Set of tasks -
(a) Reproduce the stretch of the racing and leadership piece from "In racing and business, 80%" through "resemble Business 101.", word for word.
(b) Pick up the racing and leadership piece after its last sentence and keep writing in the same voice.

Page excerpt -
- Opening Delimiter -

Racing and leadership

Artwork By: Isabel Piechowicz

“He who turns least wins.”

While this sentiment from race car driver Ross Bentley is aimed towards racing, it could easily apply to business, as well. As an avid race car driver, I’ve found there are a lot of parallels between racing and business, which is why I apply so much of what I’ve learned on the race track to how I show up as a business leader, and vice versa.

It’s all about the foundation

In racing and business, 80% of it is easy-ish. You acquire a certain amount of skills that create a foundation from which you build. From car control, good brake application, and knowing how to heel-toe downshift, to mechanical skills and the ability to interpret data, these are the things that will enable you to race (and keep you safe) on the track. In business school or through work experience, you learn how to run a P&L, create marketing plans and financial statements, understand basic accounting and law, and all of the other lessons that resemble Business 101.

- Closing Delimiter -

Supplied material -
- Opening Delimiter -

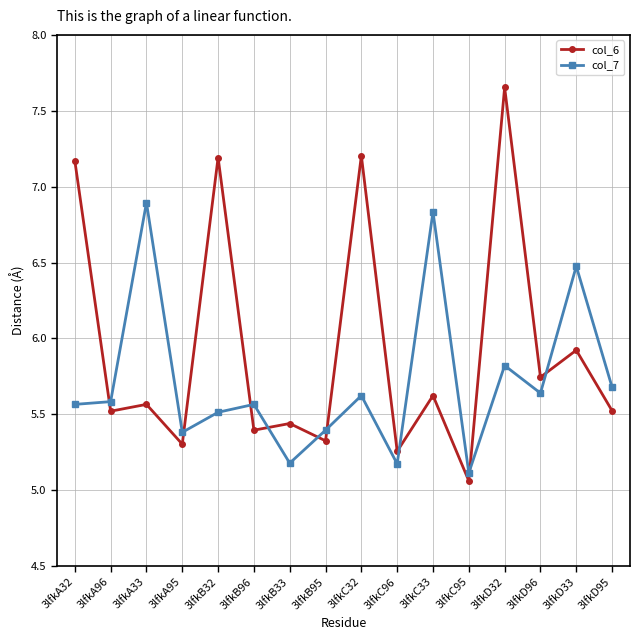

What is the sum of all col_7 values?

91.4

- Closing Delimiter -

Results in order -
(a)
In racing and business, 80% of it is easy-ish. You acquire a certain amount of skills that create a foundation from which you build. From car control, good brake application, and knowing how to heel-toe downshift, to mechanical skills and the ability to interpret data, these are the things that will enable you to race (and keep you safe) on the track. In business school or through work experience, you learn how to run a P&L, create marketing plans and financial statements, understand basic accounting and law, and all of the other lessons that resemble Business 101.

(b)
If I’m being honest, I think anyone can obtain the above necessary knowledge to get themselves started in either racing or business. That’s why I called it easy-ish. It’s that remaining 20% where the challenge – or the fun, depending on how you look at it – resides and is what sets the competition apart. Those who end up on the podium or succeed most in business, who satisfy that last 20% of variability, typically share these same characteristics:

Unwavering focus

You have a very simple goal in racing; finish first. It’s your North Star and why you do what you do. When it comes to competing in racing, all of the prep, the car set up, the investment you put into it, are driven by the sole purpose of finishing first.

In business, you need to have this same unwavering focus. For us at Studio Science, people are our North Star and the cornerstone of everything we do. From our mission to design better experiences for people, to the methodology we employ to start everything with the customer, down to our operations centered around supporting and elevating our staff, people are what guide us. We know there will be adversity along the way and the necessity to pivot at times (ahem 2020), but we will always be in pursuit of designing for people with people.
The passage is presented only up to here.